Assume 9|(p-2). This means that the product of any two of the three factors p, (p+2), and (p-2)/9 must be either 2 more or 2 less than the third. We have six cases, all of which results in a quadratic equation with one variable. Then solve for p.

Now assume 9|(p+2). This means the product of any two of the three factors p, (p-2) and (p+2)/9 must be 2 more or 2 less than the third. We have six cases, all of which results in a quadratic equation with one variable. Then solve for p.

Now, p=2 will be a solution. Since we assume that p>3, what remains is to test at p=3.

TheQEDRoom

Another way to solve it: p^3-4p=(n-3)(n+3) either n+3 or n-3 must be divisible by p so Using the quadratic equation p=(a^2+-sqrt(a^4+16+-24a)/2 however the square root term must also be a perfect square otherwise the answer cannot be an integer therefore 8a=+-24 a^2. Therefore a=+-3. Feeding this back into the original equation (unnecessary because we could have used the previous equation but it is what I did) we get two separate quadratic. Nothing else is possible p^2-9p-22=0 or p^2-9p+14=0 one solution is impossible (-2), the others are 2, 7, 11

crazyAngol

Problem proposition - From Polish edition of Championnat des Jeux Mathématiques et Logiques
final (2003, Question 18):

Find all natural n such that : 3^n+4^n+5^n...+(n+2)^n = (n+3)^n.

Kapigala

Eqn factorises as
(p-2) p (p+2) = (m-3)(m+3)

For p>2 we have three consecutive odd numbers so one must be a multiple of 3. I'm fact a multiple of 9 as RHS is a multiple of 9 if it's a multiple of 3. RHS can be rewritten 9(k-1)(k+1). k=3m.
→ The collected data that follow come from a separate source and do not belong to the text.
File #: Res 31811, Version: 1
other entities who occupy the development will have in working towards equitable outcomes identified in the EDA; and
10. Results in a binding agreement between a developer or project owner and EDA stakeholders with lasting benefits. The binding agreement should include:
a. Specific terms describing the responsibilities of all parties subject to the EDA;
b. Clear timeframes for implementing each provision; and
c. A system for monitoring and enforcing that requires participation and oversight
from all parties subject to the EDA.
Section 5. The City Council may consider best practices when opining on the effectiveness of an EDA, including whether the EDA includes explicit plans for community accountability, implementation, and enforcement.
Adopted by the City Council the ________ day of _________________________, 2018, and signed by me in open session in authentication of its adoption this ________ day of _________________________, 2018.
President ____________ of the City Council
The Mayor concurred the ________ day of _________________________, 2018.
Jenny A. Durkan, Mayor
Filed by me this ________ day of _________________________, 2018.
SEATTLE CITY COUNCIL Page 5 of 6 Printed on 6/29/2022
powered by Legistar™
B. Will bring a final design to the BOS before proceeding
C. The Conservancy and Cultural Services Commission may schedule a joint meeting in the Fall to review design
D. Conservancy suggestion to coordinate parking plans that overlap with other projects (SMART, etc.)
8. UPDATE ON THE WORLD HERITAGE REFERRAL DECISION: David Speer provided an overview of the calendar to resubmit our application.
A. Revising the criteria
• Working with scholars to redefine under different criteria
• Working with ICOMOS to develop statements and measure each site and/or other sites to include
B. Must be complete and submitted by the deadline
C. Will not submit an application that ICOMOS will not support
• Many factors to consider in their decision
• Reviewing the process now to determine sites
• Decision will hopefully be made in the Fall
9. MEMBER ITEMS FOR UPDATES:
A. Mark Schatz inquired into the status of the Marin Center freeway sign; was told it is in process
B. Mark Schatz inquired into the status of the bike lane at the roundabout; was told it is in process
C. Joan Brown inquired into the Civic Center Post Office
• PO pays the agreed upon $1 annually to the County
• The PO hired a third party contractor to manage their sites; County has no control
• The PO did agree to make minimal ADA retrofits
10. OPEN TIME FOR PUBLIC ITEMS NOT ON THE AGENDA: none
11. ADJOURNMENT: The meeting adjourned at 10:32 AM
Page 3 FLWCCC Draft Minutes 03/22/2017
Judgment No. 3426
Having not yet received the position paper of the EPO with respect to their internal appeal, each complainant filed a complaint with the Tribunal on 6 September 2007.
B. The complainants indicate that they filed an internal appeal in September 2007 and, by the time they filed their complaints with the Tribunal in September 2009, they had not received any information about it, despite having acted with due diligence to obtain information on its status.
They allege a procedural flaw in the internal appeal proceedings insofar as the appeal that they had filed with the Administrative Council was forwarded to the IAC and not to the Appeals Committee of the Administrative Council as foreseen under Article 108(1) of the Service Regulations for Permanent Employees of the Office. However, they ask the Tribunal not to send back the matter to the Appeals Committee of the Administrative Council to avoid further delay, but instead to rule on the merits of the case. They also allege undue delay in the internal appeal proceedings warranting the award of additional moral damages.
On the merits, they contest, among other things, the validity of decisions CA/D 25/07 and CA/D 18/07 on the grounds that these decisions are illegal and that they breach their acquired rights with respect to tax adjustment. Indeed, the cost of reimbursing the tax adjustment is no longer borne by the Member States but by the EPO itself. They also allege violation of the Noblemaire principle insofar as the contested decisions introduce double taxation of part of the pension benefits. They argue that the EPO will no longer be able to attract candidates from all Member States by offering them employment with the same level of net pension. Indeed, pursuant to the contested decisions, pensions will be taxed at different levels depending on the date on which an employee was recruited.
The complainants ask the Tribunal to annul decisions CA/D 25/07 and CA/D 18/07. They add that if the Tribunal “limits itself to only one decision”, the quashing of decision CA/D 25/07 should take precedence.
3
Obvs p can't be 9 so either (p-2)=9 or (p+2)=9. In fact both give solutions with three consecutive odd numbers (k-1), (k+1), 9 and 9, )k-1), (k+1). p=7 or 11.

mcwulf

Let p^3-4p+9=k^2 -> (p-2)p(p+2)=(k-3)(k+3), the product of three consecutive numbers with the difference 3 should be described into the product of two numbers with a difference of 6. If p-2 or p+2 is 9m (m=0, 1) (p-2)p(p+2) = m*3p*(3p+/-6), so satisfies conditions. Of course, I should strictly prove that m bigger than 1 cannot satisfies the condition, but ...

mdjwy